== Source document ==

And if there was a handling penalty ............having raced cars and
motorcycles, I think I would notice it........believe me.
I can't really say the tilted over inline 4 has a higher center of gravity
either........
perhaps an inch or two ...........but not enough to matter really.
I do like the labor unions theory ..............keeping all the air-cooled
familiar workers working........
and just the general desire to keep with the original concept.........rear
engine oppossed aluminum four.
Perhaps it's the power of labor unions that we can blame for these goofy
waterboxer engines.
But think of all the jillions of waterboxer headgasket jobs that wouldn't
have be gotten done !
Has to be a million of those jobs since the waterboxer engine first came out
in 1983.
I'm looking forward to getting my hands on my 'new' ........16 valve, inline
four, 1.8, with CIS-E fuel injection engine ............123 hp at 5,800 rpm
.........I want that in my personal vanagon when I find the time. And there
sure won't be any handling penalty, not with even a modicum of
suspension/wheels/tires upgrades.
Scott
www.turbovans.com
----- Original Message -----
From: "sam mccarthy" <sfcompost@YAHOO.COM>
To: <vanagon@GERRY.VANAGON.COM>
Sent: Wednesday, February 11, 2009 9:20 AM
Subject: Re: The real story about the invention of the WBX?
I am sure the reason VW didn't put gas inline-fours in the van was that they
did not want to upset the "amazing handling" of the Vanagon by raising the
center of gravity over that achieved using the flat four. They compromised
with the diesel due to its "slightly lower" power output and, how to put it,
"more relaxed cruising attitude".
Who could blame them??
Sam M
--------------
Date: Tue, 10 Feb 2009 14:02:09 -0800
From: Zeitgeist <gruengeist@GMAIL.COM>
Subject: Re: The real story about the invention of the WBX?
I think the point being that VW should've used the introduction of the T3
to
turn over a new leaf and leave the flat engine configuration behind for
good. They had a host of robust 4 and 5 cyl engines in '79, so it just
seems silly that they bothered to start with the carry-over 2.0L AC from the
'79 Bay window bus. Despite all the bashing it gets on this list, the WBX
is a good engine, that can typically provide a long service life...but, it
was old-tech engineering that was outdated even when it was introduced. The
Audi 2.3L gasser and 2.0L turbodiesel fivers were a perfect match, though
they should've opted for a distributor-less design in the former to avoid
engine lid issues.

===

## [Problems and tasks]
1 - State whether each statement agrees with the Vanagon engine thread, answering yes or no and quoting the deciding words: (a) Scott considers the higher center of gravity of the tilted inline four significant enough to matter. (b) Scott's "new" engine produces 123 hp at 5,800 rpm. (c) Zeitgeist says VW had few robust engines available in '79.
2 - According to the Vanagon engine thread, in what year did the waterboxer engine first come out?
3 - Write the next part of the Vanagon engine thread, picking up after its last sentence.
The material after the Vanagon engine thread is not required.

== Information provided ==

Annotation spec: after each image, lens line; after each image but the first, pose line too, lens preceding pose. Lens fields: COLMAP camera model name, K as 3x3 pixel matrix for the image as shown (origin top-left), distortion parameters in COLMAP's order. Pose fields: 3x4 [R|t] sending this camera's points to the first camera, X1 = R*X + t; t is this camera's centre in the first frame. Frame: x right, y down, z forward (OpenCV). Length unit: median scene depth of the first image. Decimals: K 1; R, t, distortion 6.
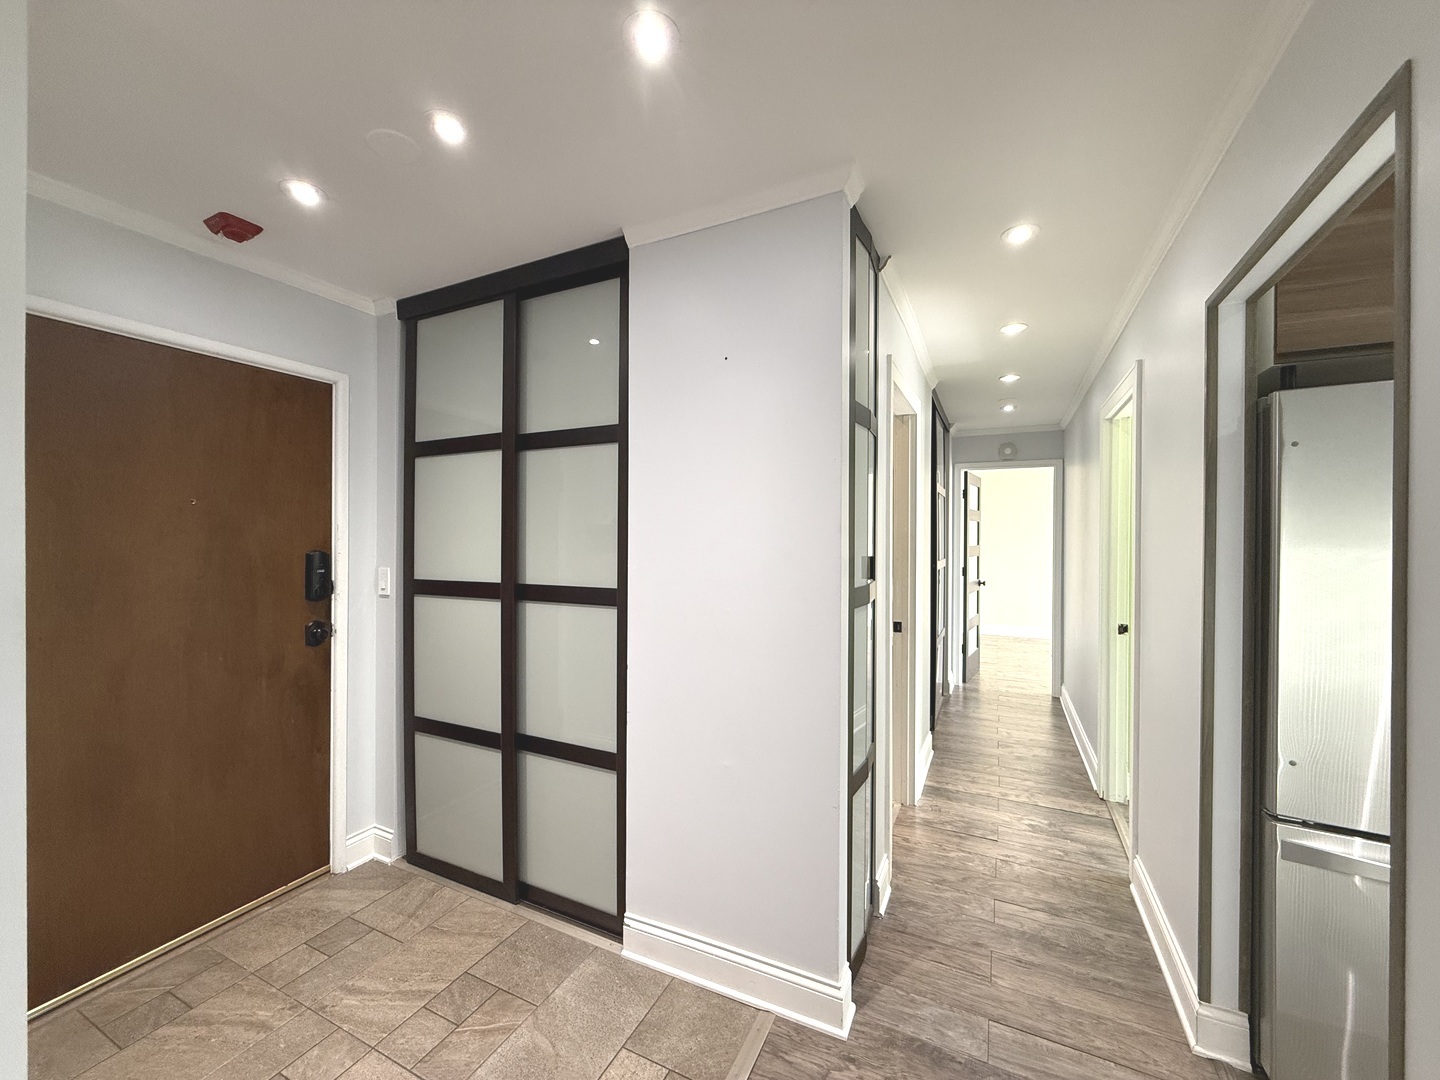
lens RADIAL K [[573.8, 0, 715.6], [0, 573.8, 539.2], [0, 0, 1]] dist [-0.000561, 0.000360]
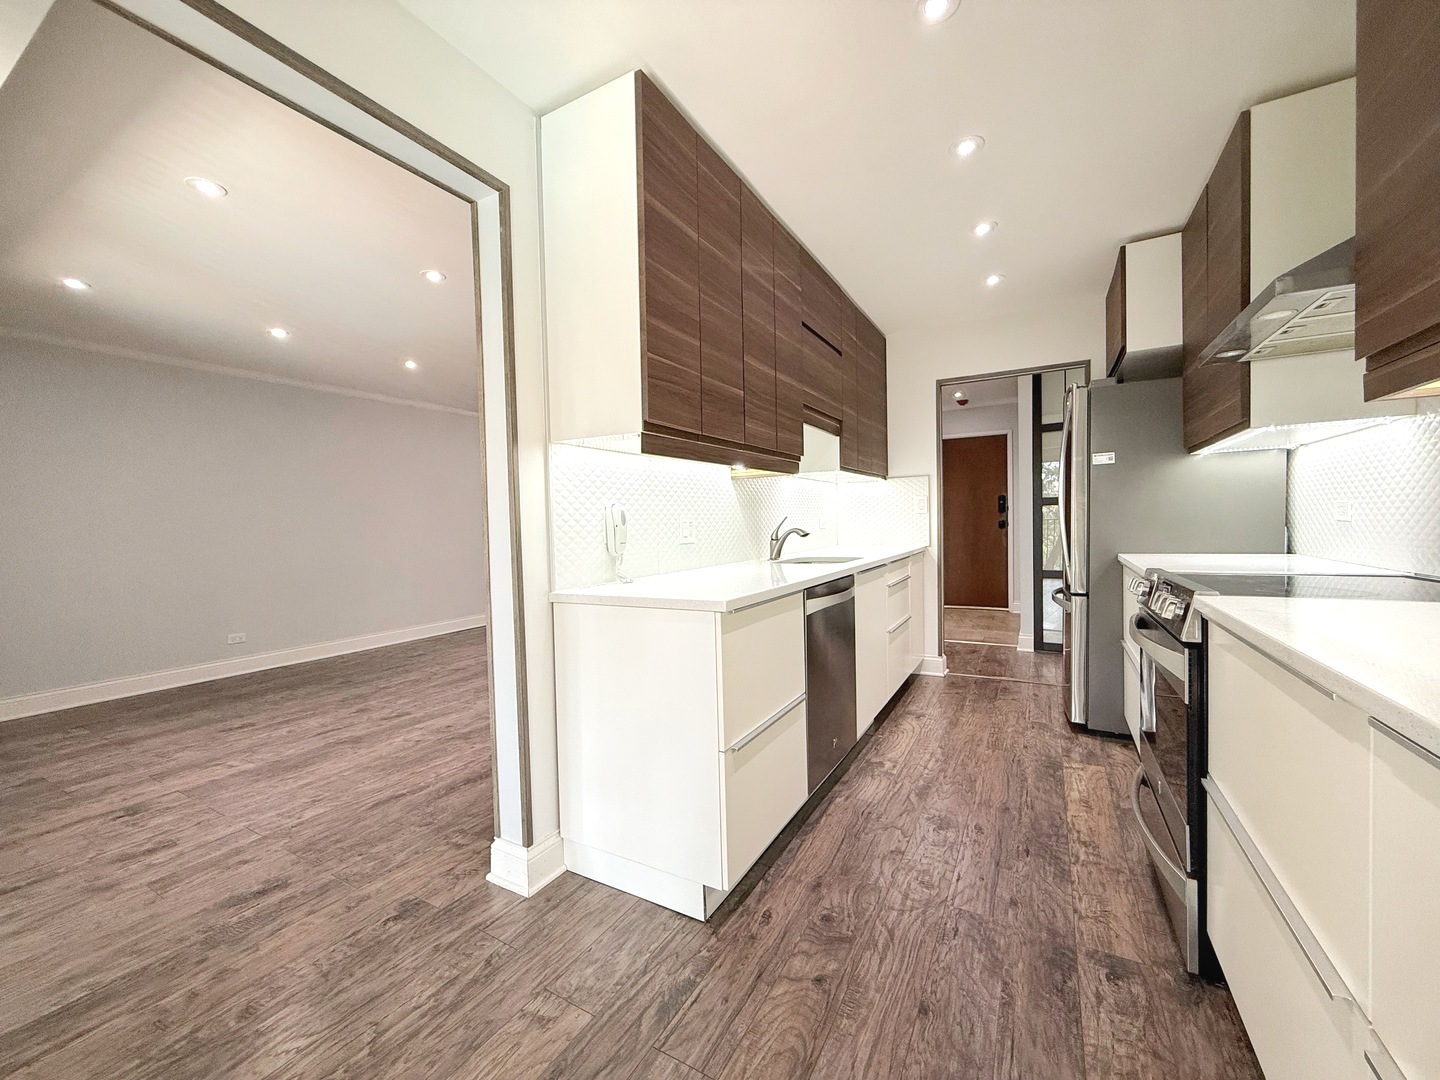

===

## [Answers for the exercise]
1 -
(a) No: "but not enough to matter really"
(b) Yes: "123 hp at 5,800 rpm"
(c) No: "They had a host of robust 4 and 5 cyl engines in '79"

2 - 1983.

3 -
Oh, if only I ran the world...
On Tue, Feb 10, 2009 at 1:45 PM, neil N <musomuso@gmail.com> wrote:
>
> Actually VW did make the Vanagon with an inline 4. The diesel. :)
>
> And.....
>
> In South Africa, they put in 5 cylinders. This thread has a pic of one:
>
>
>
http://www.thesamba.com/vw/forum/viewtopic.php?t=215380&highlight=south+african
>
> Check out this SA autotrader link
>
> http://www.autotrader.co.za/
>
> I got lots of hits under "microbus". Maybe some listings have
pics of
> engine bay.
>
> Neil.
>
--
Casey
'87 300TD
'94 100CSQ Avant
'89 Bluestar
------------------------------
Date: Tue, 10 Feb 2009 23:08:09 +0100
From: Jens Jakob Andersen <jayjay@ZORCK.DK>
Subject: Re: The real story about the invention of the WBX?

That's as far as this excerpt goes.